Latest figures show the eurozone economy grew by 0.2% in the third quarter compared to the previous quarter, which was better than consensus expectation of 0.1% and compared to the year before, the eurozone grew 0.8%.

Azad Zangana, Schroders European economist, said that the performance of individual member states remains ‘very diverse’ and reflects fiscal and structural reforms.

Italy is in recession after the economy shrunk by 0.1% compared to Spain where it grew 0.5% but all eyes were on eurozone giant Germany.

‘Having contracted in the second quarter, Germany was feared to have slipped into recession given falls in industrial production and retail sales during the third quarter,’ said Zangana. ‘However, the economy managed to eke out 0.1% growth to avoid a technical recession. Consumer spending appears to have saved Germany as business investment continues to flounder, possibly in reaction to rising tensions between Europe and Russia.

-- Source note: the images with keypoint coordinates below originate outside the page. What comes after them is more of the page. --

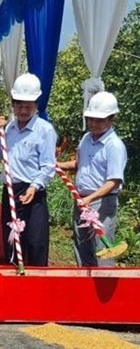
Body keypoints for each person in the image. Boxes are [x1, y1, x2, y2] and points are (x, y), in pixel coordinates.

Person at [0, 73, 57, 266]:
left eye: (28, 106)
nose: (23, 110)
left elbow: (47, 166)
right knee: (12, 241)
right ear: (13, 104)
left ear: (36, 105)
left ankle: (39, 286)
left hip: (33, 192)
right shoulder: (8, 129)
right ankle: (14, 285)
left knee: (36, 243)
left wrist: (35, 186)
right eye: (19, 105)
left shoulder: (44, 130)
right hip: (11, 192)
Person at [57, 92, 127, 267]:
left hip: (101, 203)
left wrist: (90, 198)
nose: (93, 124)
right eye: (91, 119)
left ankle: (104, 287)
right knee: (82, 247)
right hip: (81, 199)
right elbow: (81, 164)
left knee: (101, 248)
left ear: (111, 120)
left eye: (99, 120)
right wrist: (58, 165)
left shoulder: (114, 146)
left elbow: (114, 181)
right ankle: (85, 287)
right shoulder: (86, 139)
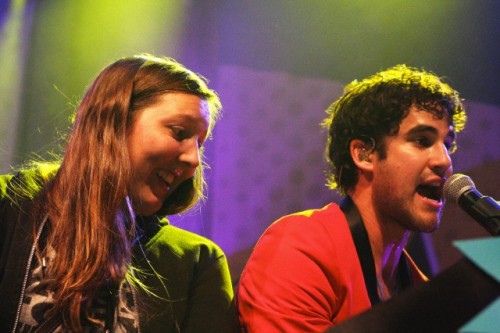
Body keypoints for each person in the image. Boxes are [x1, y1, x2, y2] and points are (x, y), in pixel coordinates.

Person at [0, 54, 240, 332]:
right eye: (179, 132)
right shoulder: (8, 208)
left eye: (200, 143)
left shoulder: (197, 262)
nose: (194, 160)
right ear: (113, 122)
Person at [236, 64, 467, 332]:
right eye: (421, 140)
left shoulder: (416, 285)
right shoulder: (301, 246)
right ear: (364, 154)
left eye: (447, 145)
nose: (444, 161)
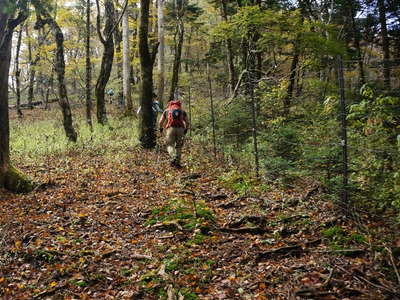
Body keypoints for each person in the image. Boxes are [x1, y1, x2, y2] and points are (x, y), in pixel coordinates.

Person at [159, 99, 189, 168]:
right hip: (180, 129)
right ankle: (177, 163)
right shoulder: (182, 111)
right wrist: (186, 129)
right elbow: (187, 122)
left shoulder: (167, 111)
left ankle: (173, 157)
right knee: (179, 146)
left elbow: (160, 122)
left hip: (170, 129)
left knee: (169, 145)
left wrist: (161, 129)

‘Meanwhile, France beat expectations by recording 0.3% growth, although according to the French statistical office, much of that growth is driven by government spending.’

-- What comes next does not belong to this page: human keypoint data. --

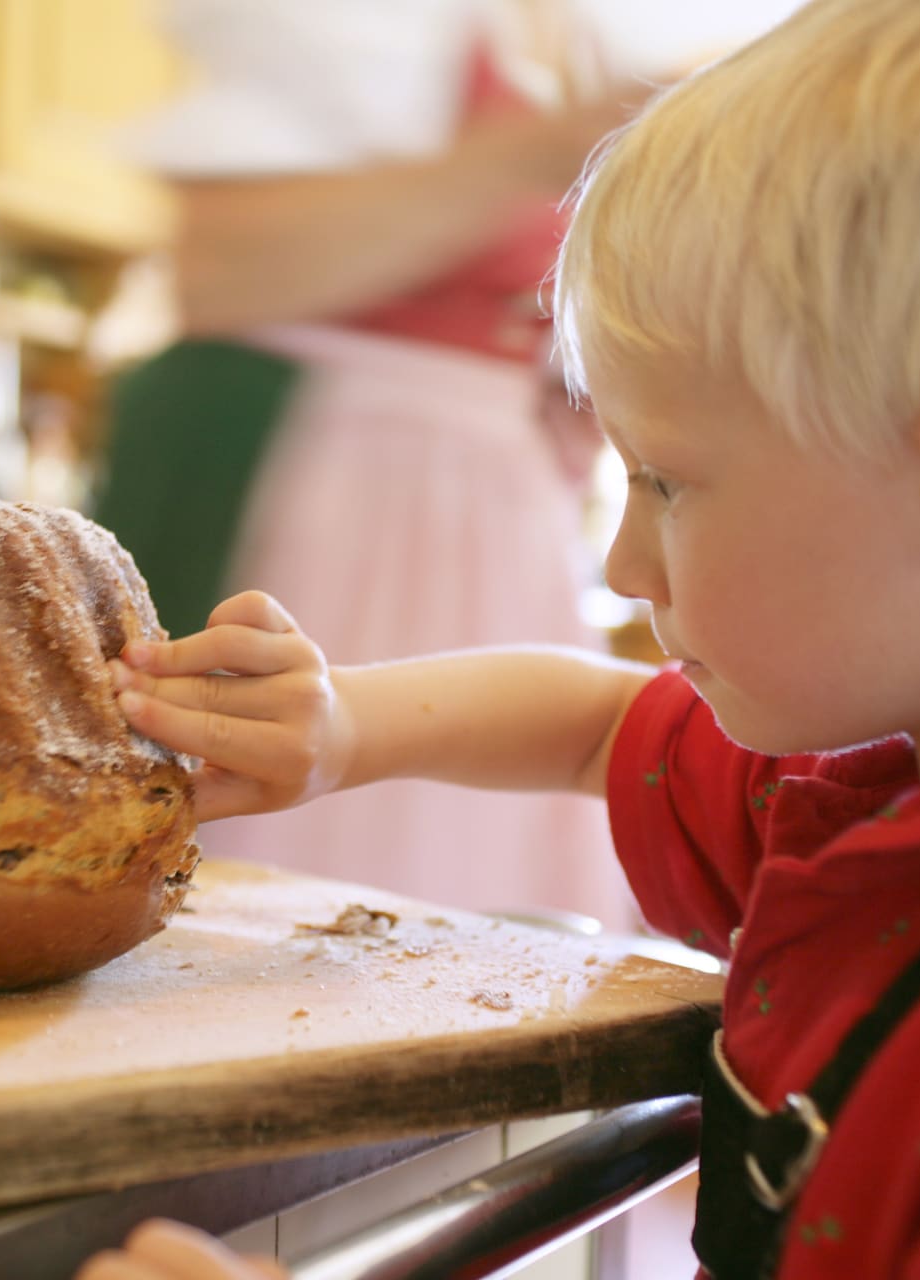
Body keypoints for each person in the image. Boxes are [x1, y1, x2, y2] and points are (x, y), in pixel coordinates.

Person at [79, 0, 920, 1275]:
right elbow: (589, 723)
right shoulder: (869, 790)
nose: (625, 565)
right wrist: (347, 726)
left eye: (669, 482)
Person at [95, 0, 637, 926]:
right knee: (318, 852)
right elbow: (219, 269)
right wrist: (538, 149)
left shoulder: (542, 30)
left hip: (477, 496)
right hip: (351, 490)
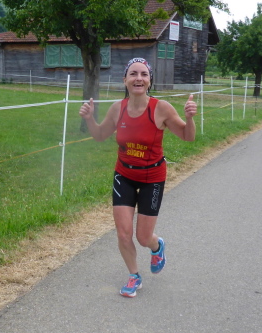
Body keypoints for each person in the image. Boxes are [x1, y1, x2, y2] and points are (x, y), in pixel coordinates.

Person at [79, 57, 197, 298]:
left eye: (144, 74)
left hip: (153, 177)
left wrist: (190, 118)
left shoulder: (161, 108)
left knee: (143, 237)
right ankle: (134, 276)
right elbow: (100, 135)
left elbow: (188, 136)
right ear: (125, 79)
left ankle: (157, 245)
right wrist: (89, 118)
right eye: (133, 74)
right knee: (123, 233)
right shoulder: (118, 108)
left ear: (150, 80)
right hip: (124, 175)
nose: (138, 78)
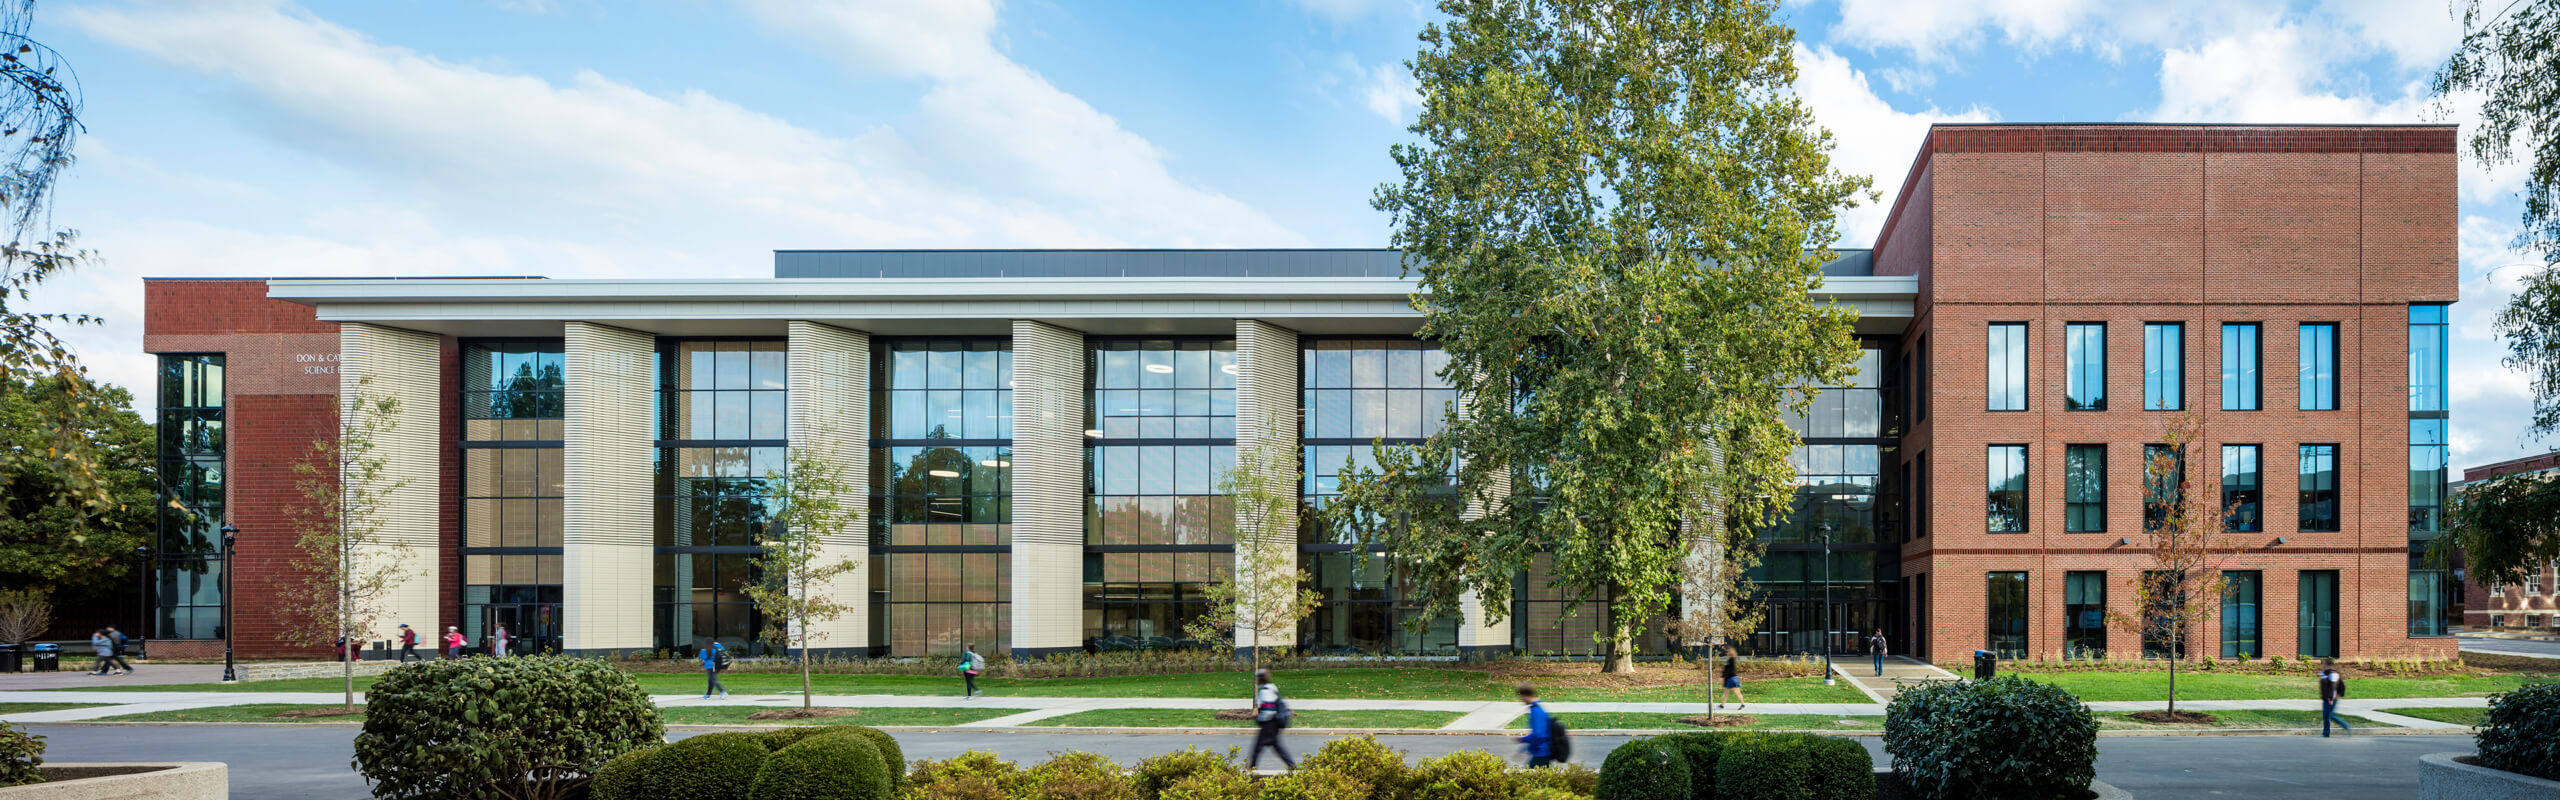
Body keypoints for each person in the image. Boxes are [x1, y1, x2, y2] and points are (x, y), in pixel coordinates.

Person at [1249, 668, 1294, 771]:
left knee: (1257, 748)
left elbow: (1269, 710)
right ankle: (1291, 765)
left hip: (1269, 724)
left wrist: (1259, 718)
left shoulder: (1265, 691)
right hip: (1273, 724)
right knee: (1277, 747)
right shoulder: (1270, 689)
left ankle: (1250, 771)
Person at [1516, 683, 1555, 768]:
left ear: (1526, 695)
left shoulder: (1536, 710)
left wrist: (1522, 739)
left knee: (1528, 777)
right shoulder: (1537, 708)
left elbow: (1538, 735)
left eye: (1521, 696)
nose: (1521, 699)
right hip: (1543, 752)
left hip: (1541, 753)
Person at [2318, 659, 2352, 737]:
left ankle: (2345, 726)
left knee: (2330, 715)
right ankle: (2326, 733)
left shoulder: (2333, 674)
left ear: (2327, 664)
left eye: (2324, 664)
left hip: (2332, 699)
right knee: (2326, 716)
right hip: (2326, 698)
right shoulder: (2326, 673)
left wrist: (2331, 698)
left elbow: (2333, 687)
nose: (2323, 665)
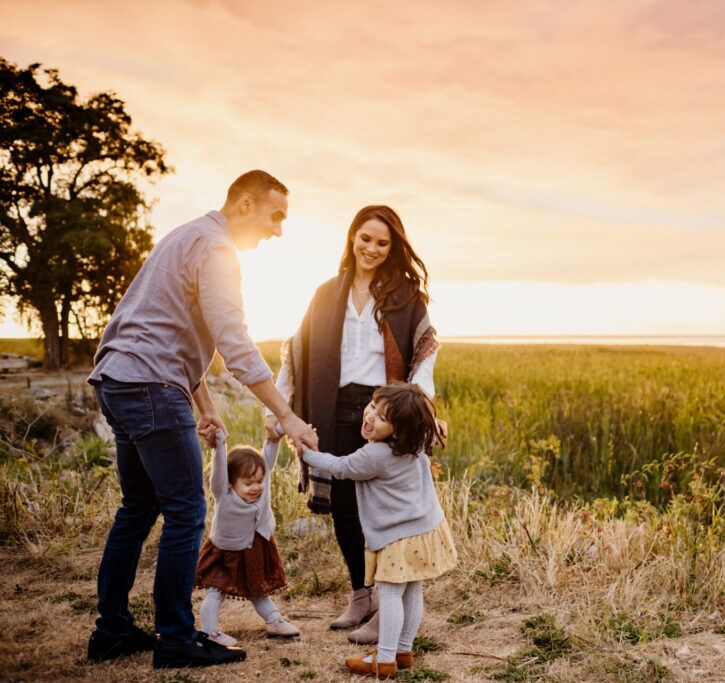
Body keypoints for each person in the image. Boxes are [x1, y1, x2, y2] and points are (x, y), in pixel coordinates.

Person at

In good news, beleaguered Greece was the fastest growing economy in the eurozone with 0.7% growth in Q3.

‘It appears the Greek economy has finally stabilised and while there is still a mountain of fiscal and structural reforms that need to be implemented, positive growth will help ease the social problems caused by the crisis,’ said Zangana.

However, Zangana warned that while the latest GDP figures are better than expected ‘they continue to paint a picture of a weak eurozone economy that is struggling to break out of this sluggish growth environment’.

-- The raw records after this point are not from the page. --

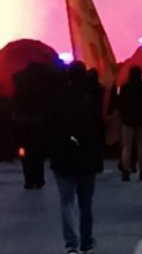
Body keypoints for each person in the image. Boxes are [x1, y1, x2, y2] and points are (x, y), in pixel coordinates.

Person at [49, 62, 104, 254]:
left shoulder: (57, 98)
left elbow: (52, 127)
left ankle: (71, 243)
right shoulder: (93, 98)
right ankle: (86, 241)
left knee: (66, 202)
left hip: (63, 156)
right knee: (85, 202)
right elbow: (98, 130)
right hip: (87, 158)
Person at [118, 66, 142, 181]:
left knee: (127, 146)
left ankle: (126, 172)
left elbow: (120, 102)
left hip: (128, 119)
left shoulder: (125, 87)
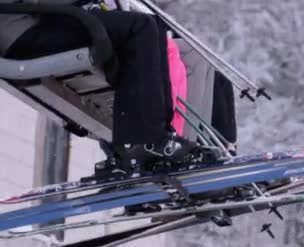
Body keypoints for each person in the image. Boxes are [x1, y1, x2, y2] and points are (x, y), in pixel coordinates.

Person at [0, 0, 195, 168]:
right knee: (139, 27)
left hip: (40, 20)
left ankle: (158, 136)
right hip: (22, 29)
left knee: (152, 26)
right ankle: (143, 140)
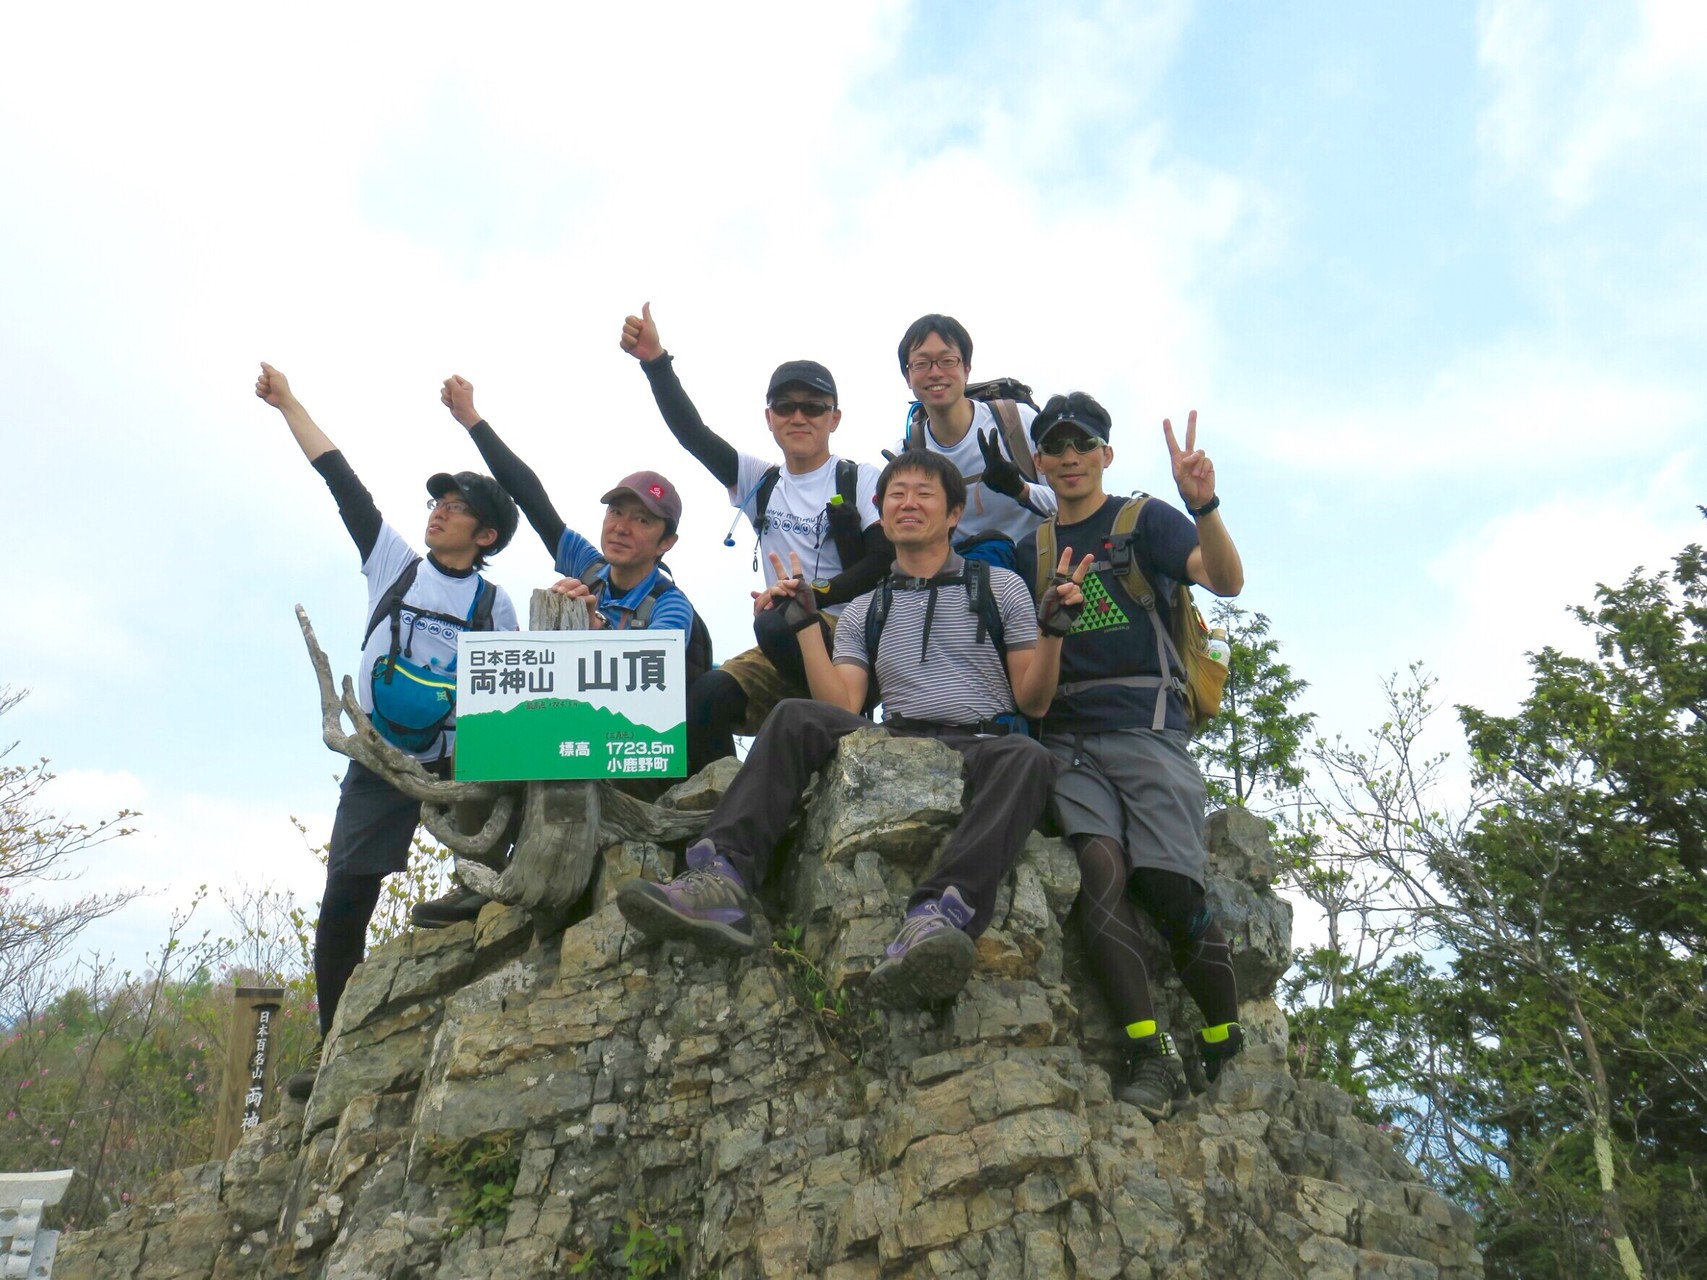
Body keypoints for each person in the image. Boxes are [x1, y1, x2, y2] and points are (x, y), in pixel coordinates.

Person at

He added: ‘Consequently, inflation remains dangerously low – confirmed at 0.4% year-on-year for October – which will trouble the European Central Bank (ECB).’

Andy Scott, association director at foreign exchange provider HiFX agreed that the bigger picture should not be ignored in light of positive figures, particularly the impact of inflation.

‘It’s important to consider the bigger picture and when you do, it’s clear that the future appears to be rather gloomy still,’ he said. ‘Unemployment remains incredibly high for a group of mostly developed economies at 11.5% and though it dropped at the end of last year and the start of this year, it hasn’t fallen since May.

‘It’s difficult to boost economic activity if you have large numbers of the population dependent on government support, and evidence of the lack of domestic demand can be seen in another problem area – inflation.’

He added that the ECB was far short of its 2% inflation target and ‘while some of the drops in price pressures can be attributed to lower energy prices, a lot is to do with companies in Europe cutting prices to try and boost – or maintain – demand’.

He added: ‘Recovery is not a word that can be associated with most of the eurozone economies, and until it is, the future doesn’t look so bright.’